What is being asked: The answer must be an exact copy of the lines from the one containing "LAW FIRM MARKETING CATALYST PODCAST" through the final line of the material, both included, and nothing else.

Information supplied:

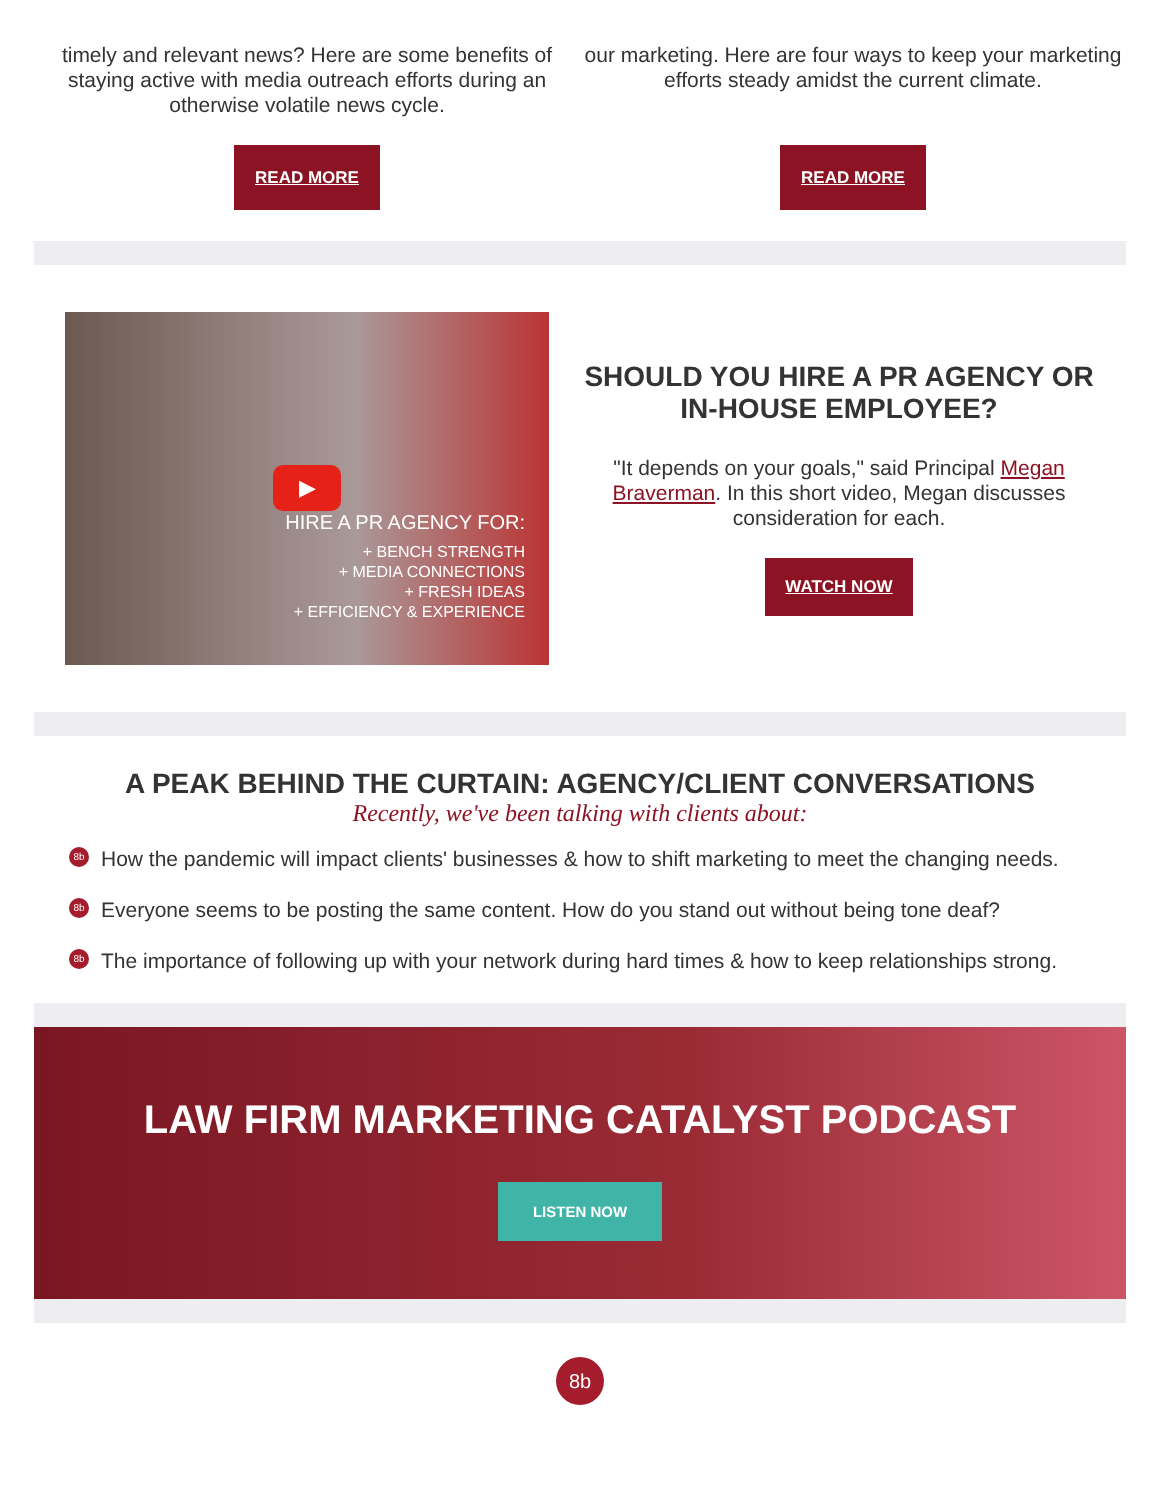timely and relevant news? Here are some benefits of staying active with media outreach efforts during an otherwise volatile news cycle.
READ MORE
our marketing. Here are four ways to keep your marketing efforts steady amidst the current climate.
READ MORE
HIRE A PR AGENCY FOR:
+ BENCH STRENGTH
+ MEDIA CONNECTIONS
+ FRESH IDEAS
+ EFFICIENCY & EXPERIENCE
▶
SHOULD YOU HIRE A PR AGENCY OR IN-HOUSE EMPLOYEE?
"It depends on your goals," said Principal Megan Braverman. In this short video, Megan discusses consideration for each.
WATCH NOW
A PEAK BEHIND THE CURTAIN: AGENCY/CLIENT CONVERSATIONS
Recently, we've been talking with clients about:
8b How the pandemic will impact clients' businesses & how to shift marketing to meet the changing needs.
8b Everyone seems to be posting the same content. How do you stand out without being tone deaf?
8b The importance of following up with your network during hard times & how to keep relationships strong.
LAW FIRM MARKETING CATALYST PODCAST
LISTEN NOW
8b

Result of this exercise:
LAW FIRM MARKETING CATALYST PODCAST
LISTEN NOW
8b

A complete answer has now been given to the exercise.